# TEXT PASSAGE:
We did not wait for the market to fully open. We have been building the capability ahead of the demand.

THE POWER OF CUSTOMER CHOICE
 
Every segment of the Philippine energy market has a pathway to contribute to the energy transition. Distribution utilities and electric cooperatives source renewable energy to meet their RPS obligations, delivering clean power to the captive customers behind them—although compliance can be met without building new clean generation. Contestable customers gaining supplier choice under RCOA can go further—choosing renewable supply directly, adding distributed generation and upgrading efficiency. For smaller customers, the economics of behind-the-meter generation still favor self-consumption over export—unlocking the full value of participation.

# GIVEN MATERIAL:
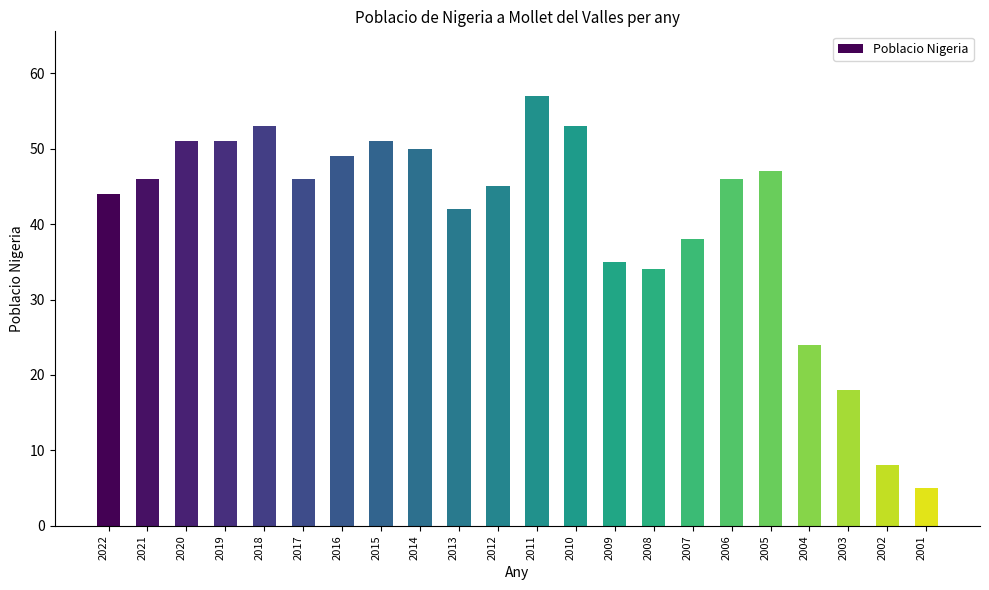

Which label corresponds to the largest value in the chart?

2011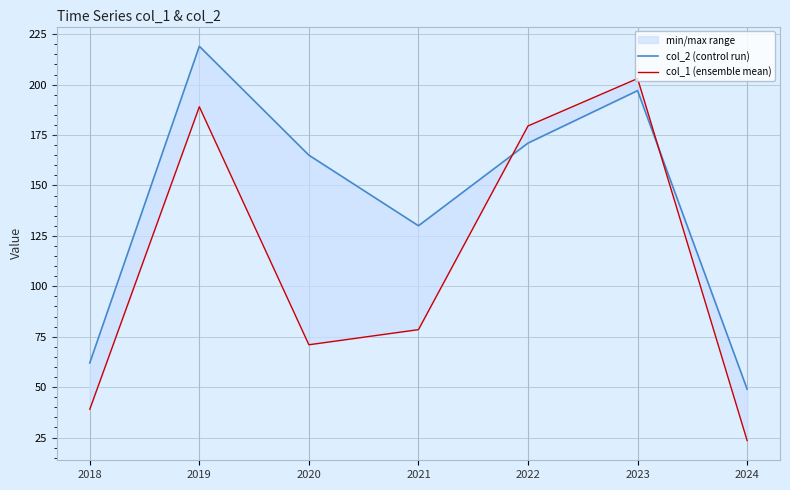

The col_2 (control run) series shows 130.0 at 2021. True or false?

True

# WHAT NEEDS TO BE DONE:
In the passage on the Philippine energy market above, write out the text word for word, starting at "THE POWER OF" and ending at "value of participation.".

# YOUR SOLUTION:
THE POWER OF CUSTOMER CHOICE
 
Every segment of the Philippine energy market has a pathway to contribute to the energy transition. Distribution utilities and electric cooperatives source renewable energy to meet their RPS obligations, delivering clean power to the captive customers behind them—although compliance can be met without building new clean generation. Contestable customers gaining supplier choice under RCOA can go further—choosing renewable supply directly, adding distributed generation and upgrading efficiency. For smaller customers, the economics of behind-the-meter generation still favor self-consumption over export—unlocking the full value of participation.